• **Directive 1**:
Translate this sentence from the passage about Poco's move to Los Angeles into French: "He was very scared of the needle but it was over in seconds."

• **Selected excerpt**:
/---
Grant explains, “Poco had his rabies jab before flying. The cost was around $100 dollars at a vet in Bondi Junction. He was very scared of the needle but it was over in seconds. Confirmation of the rabies jab was needed for the US immigration paperwork.”
America is among the most popular destinations for Aussie pets to travel overseas, Vivien says, “some of the more popular locations for international pet travel include, New Zealand, Singapore, USA and the UK.”
LA’s Dog-Friendly Beaches
After experiencing the glorious beaches Down Under, this well-travelled pooch is keen to explore LA’s iconic beaches, and intends to do it as quickly as his little legs will take him. With only one on-leash dog-friendly park in Marina del Rey, where he is currently residing, Poco is looking forward going to the world famous Venice Beach, so he doesn’t start to miss the surf lifestyle he’s been accustomed to. Unfortunately for Poco though, Venice Beach has similar rules to Bondi, and while he can pad the famous Boardwalk at Venice Beach, he won’t be dipping his paws in the surf anytime soon as dogs are not permitted.
But, the good news is he can make use of The Westminster Dog Park, which is located three blocks from the Venice Beach Boardwalk. Meanwhile, he is busy making use of LA’s numerous fire hydrants.
According to Grant, “Los Angeles is a very dog friendly city – there are doggy bins and bags available along the seafront and also at our apartment complex.”
When Poco gets the chance he may even pay a visit to his ancestral homeland of Mexico. Papers permitting, of course! He hopes to chow down on some chimichangas and meet his ancestors south of the border.
With all this travelling experience Poco is sure be to become an AmeriCAN not an AmeriCAN’T!
\---
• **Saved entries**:
/---
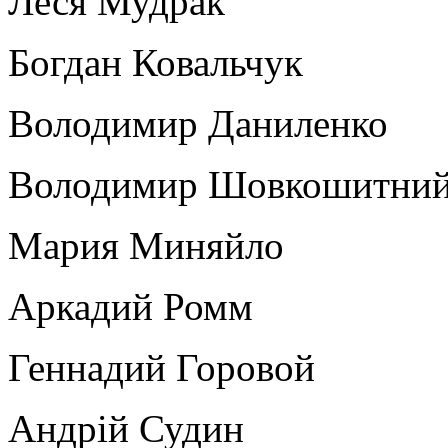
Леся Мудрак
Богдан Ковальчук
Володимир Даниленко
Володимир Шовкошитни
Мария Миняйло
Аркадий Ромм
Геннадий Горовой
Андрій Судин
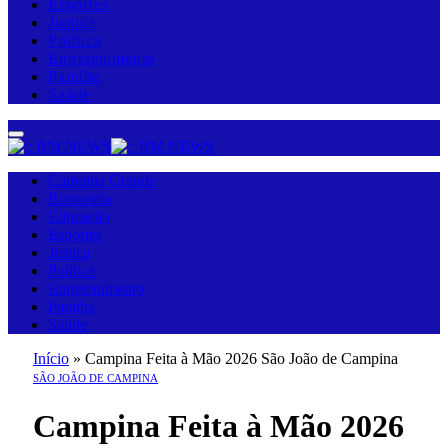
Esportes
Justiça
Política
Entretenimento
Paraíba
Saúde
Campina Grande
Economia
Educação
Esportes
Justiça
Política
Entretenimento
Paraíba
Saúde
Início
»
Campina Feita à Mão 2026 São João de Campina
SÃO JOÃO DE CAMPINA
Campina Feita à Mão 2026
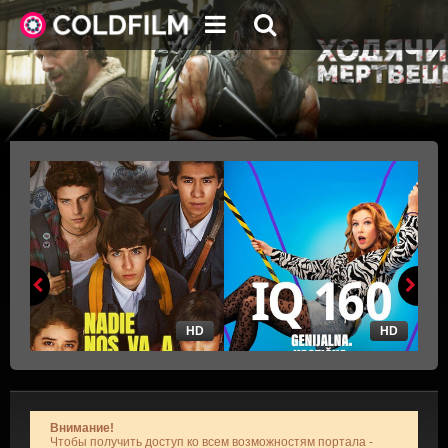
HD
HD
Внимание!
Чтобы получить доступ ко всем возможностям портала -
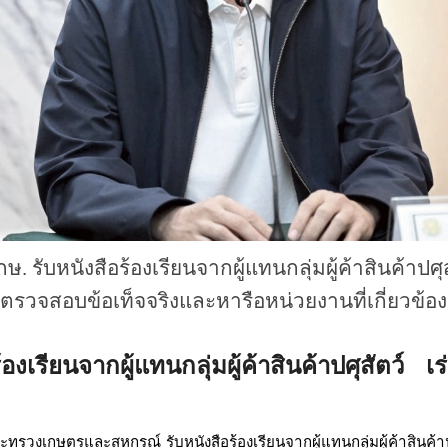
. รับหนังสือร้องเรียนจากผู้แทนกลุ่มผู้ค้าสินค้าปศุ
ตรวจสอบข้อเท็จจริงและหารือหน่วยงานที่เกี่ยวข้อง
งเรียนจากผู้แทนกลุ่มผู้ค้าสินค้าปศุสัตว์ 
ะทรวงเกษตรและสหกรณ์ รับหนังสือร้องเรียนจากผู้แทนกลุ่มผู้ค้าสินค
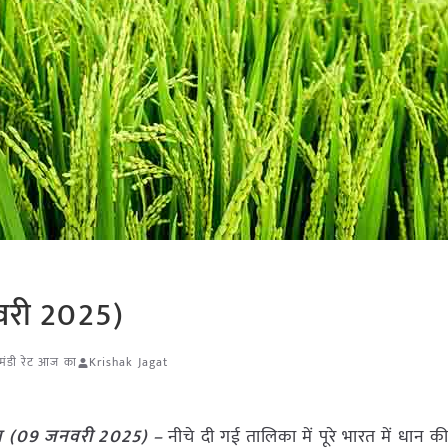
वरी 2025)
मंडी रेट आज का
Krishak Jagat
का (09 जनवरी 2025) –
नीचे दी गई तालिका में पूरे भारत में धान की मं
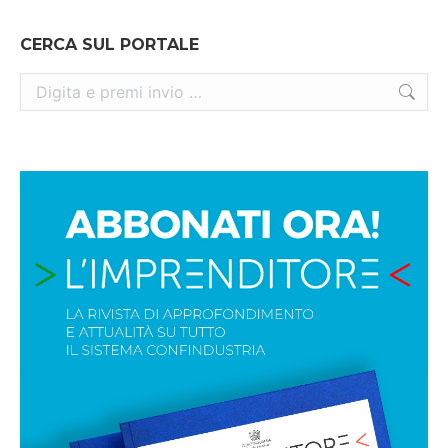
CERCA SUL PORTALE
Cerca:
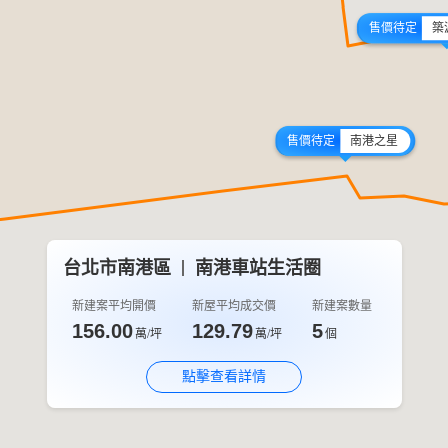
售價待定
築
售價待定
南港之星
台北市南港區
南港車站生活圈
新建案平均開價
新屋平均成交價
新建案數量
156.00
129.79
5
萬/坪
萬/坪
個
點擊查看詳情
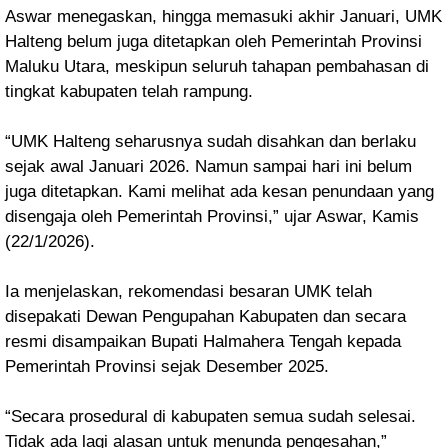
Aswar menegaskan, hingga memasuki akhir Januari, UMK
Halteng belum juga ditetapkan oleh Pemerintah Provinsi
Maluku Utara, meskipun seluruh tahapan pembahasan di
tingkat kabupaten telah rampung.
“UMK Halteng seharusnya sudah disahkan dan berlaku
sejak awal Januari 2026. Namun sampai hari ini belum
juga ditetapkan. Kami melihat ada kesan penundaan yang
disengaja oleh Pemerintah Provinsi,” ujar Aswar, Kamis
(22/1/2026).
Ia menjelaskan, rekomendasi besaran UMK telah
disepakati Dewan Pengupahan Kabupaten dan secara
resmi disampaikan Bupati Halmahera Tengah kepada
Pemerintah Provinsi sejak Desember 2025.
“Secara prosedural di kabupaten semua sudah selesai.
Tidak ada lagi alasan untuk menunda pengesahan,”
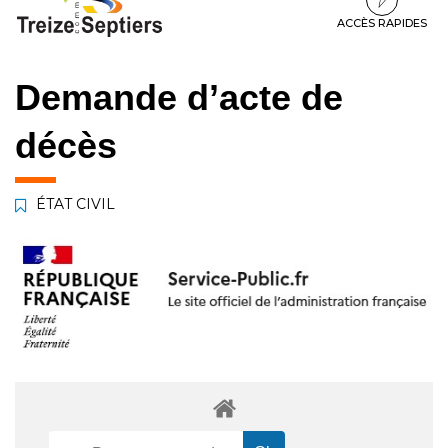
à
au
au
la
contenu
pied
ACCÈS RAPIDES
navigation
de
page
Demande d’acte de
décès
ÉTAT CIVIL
\---
• **Directive 2**:
Reproduce the saved entries from the line with "CERCA SUL PORTALE" through the end of the entries, including both ends, and leave the pictures out of your answer.

• **Exercise answer 1**:
Il avait très peur de l'aiguille, mais tout était fini en quelques secondes.

• **Exercise answer 2**:
CERCA SUL PORTALE
Cerca:
售價待定
築
售價待定
南港之星
台北市南港區
南港車站生活圈
新建案平均開價
新屋平均成交價
新建案數量
156.00
129.79
5
萬/坪
萬/坪
個
點擊查看詳情
Aswar menegaskan, hingga memasuki akhir Januari, UMK
Halteng belum juga ditetapkan oleh Pemerintah Provinsi
Maluku Utara, meskipun seluruh tahapan pembahasan di
tingkat kabupaten telah rampung.
“UMK Halteng seharusnya sudah disahkan dan berlaku
sejak awal Januari 2026. Namun sampai hari ini belum
juga ditetapkan. Kami melihat ada kesan penundaan yang
disengaja oleh Pemerintah Provinsi,” ujar Aswar, Kamis
(22/1/2026).
Ia menjelaskan, rekomendasi besaran UMK telah
disepakati Dewan Pengupahan Kabupaten dan secara
resmi disampaikan Bupati Halmahera Tengah kepada
Pemerintah Provinsi sejak Desember 2025.
“Secara prosedural di kabupaten semua sudah selesai.
Tidak ada lagi alasan untuk menunda pengesahan,”
à
au
au
la
contenu
pied
ACCÈS RAPIDES
navigation
de
page
Demande d’acte de
décès
ÉTAT CIVIL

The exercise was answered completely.